Given to my Intro to Shakespeare students and now y’all. (Sorry, leaving out the bit where I show how to listen for stresses, and mark them, or show them rather they already know how to listen for stresses, just don’t know they do.)
And here we go. The baseline foot of iambic meter is the iamb: x /
(marking unaccented syllables x, accented syllables / )
The most common variation in an iambic meter is the trochee: / x
Other common substitutions in an iambic meter are
the anapest x x /
the spondee / /
Occasionally you’ll see the pyrrhic x x and it’s usually paired with the spondee like so x x / / and that’s sometimes also called a double iamb.
Only other foot possible, in English, is the dactyl / x x and you won’t see it in an iambic line. If you do you’ve grouped the stresses wrong. Erase your foot divisions and start over, remembering to maximize the number of iambs.
Similarly, if you come up with this x / x or this / x / as a foot, you’ve gone astray somewhere, unless you’re scanning Greek or Latin verse for quantity, which you ain’t. Back up and start over.
Sometimes at the end of a line you’ll have an extra unstressed syllable, and want to join it to the final iamb to make a foot like this x / x don’t. Leave it there. It’s not lonely, it’s a syllable, not a kitten. If you see a kitten, rescue it.

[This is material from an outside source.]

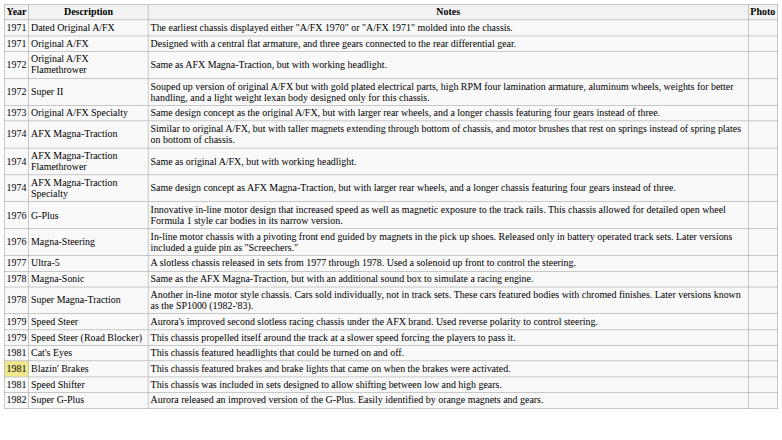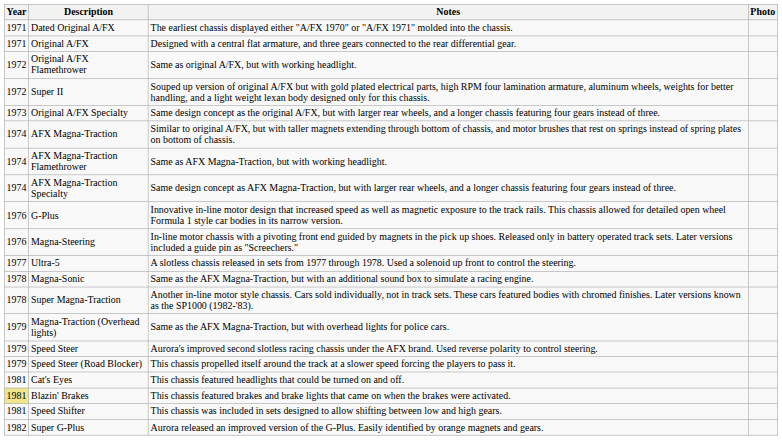Original A/FX Flamethrower | Notes: Same as AFX Magna-Traction, but with working headlight. -> Same as original A/FX, but with working headlight.
AFX Magna-Traction Flamethrower | Notes: Same as original A/FX, but with working headlight. -> Same as AFX Magna-Traction, but with working headlight.
+ row: 1979 | Magna-Traction (Overhead lights) | Same as the AFX Magna-Traction, but with overhead lights for police cars.
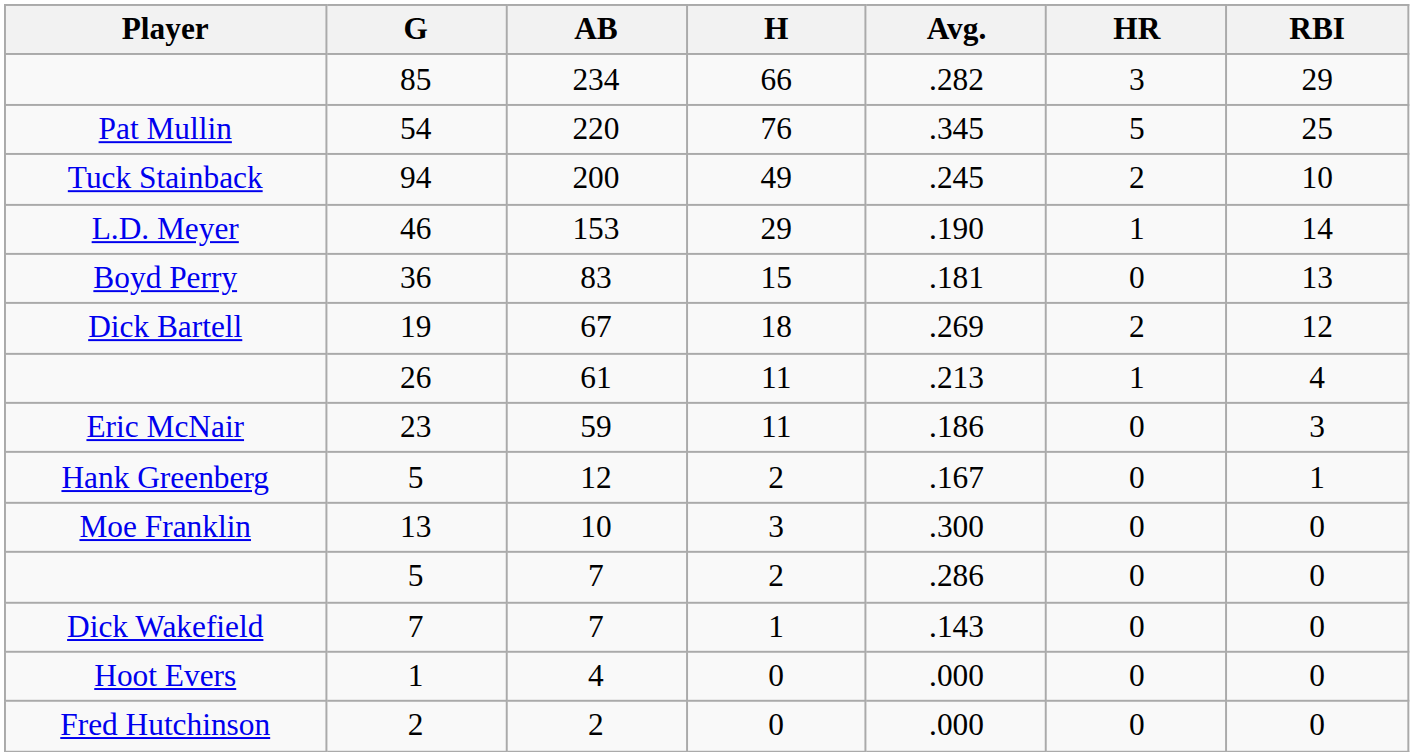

Moves to watch for, and effects they’re thought to have. An initial trochee
Whether ’tis nobler in the mind to suffer
creates emphasis by leaning into the words to come. A mid- or end-line anapest can lend speed, momentum, naturalness –
x x /
The heart-ache and the thousand natural shocks
A spondee creates emphasis a bit differently than the trochee,
No more – and by a sleep to say we end
pounding its fist on the words right at hand. The pyrrhic-spondee pairing (double iamb)
x x / /
with a bare bodkin? who would fardels bare?
is an interesting move, softening, yielding, then hitting hard. Take a look at this moment in Hamlet’s monologue; can you discern what the variation does, here? How would you perform it?
Last thing, we sometimes see trochaic meters in these plays – songs and spells, mostly. Trochee world is Bizarro world – English is biased to the iambic, so when you go trochaic, you go to the strange. In a trochaic meter, iambs are the most common substitution, and feel like an unexpected or unaccustomed softening. No anapests here but dactyls have become possible. Spondees and pyrrhics rock on, as before.
To review (and add a little). Feet that make the basis for meters in the plays:
iamb x /
trochee / x
Feet that can be variations in those meters:
anapest x x /
dactyl / x x
spondee / /
pyrrhic x x
How to describe the length of a line
one foot monometer four feet tetrameter
two feet dimeter five feet pentameter
three feet trimeter six feet hexameter
To give a full description of the meter of a line, identify the baseline meter (dominant foot and number of feet) and any substitutions. E.g., “iambic pentameter with a spondee in the fourth foot” or “trochaic tetrameter with a dactyl in the third foot.”
The marks, the terms, are a pain, I know, but they’re a means to an end. A violinist doesn’t learn to read sheet music so she can read sheet music. She learns it so she can play a Bach concerto.
Lastly, note we’re marking meter here, not rhythm, which is a subtler business altogether. There’s a way to mark it but we’re not going there. Fortunately, as speakers of English, you live in its rhythms as fishes in water, so just trust your sense of the character as a living human being, speaking to others the same. The meter is in there, lending order quietly, almost invisibly. When reading these lines, don’t be a robot, be a person.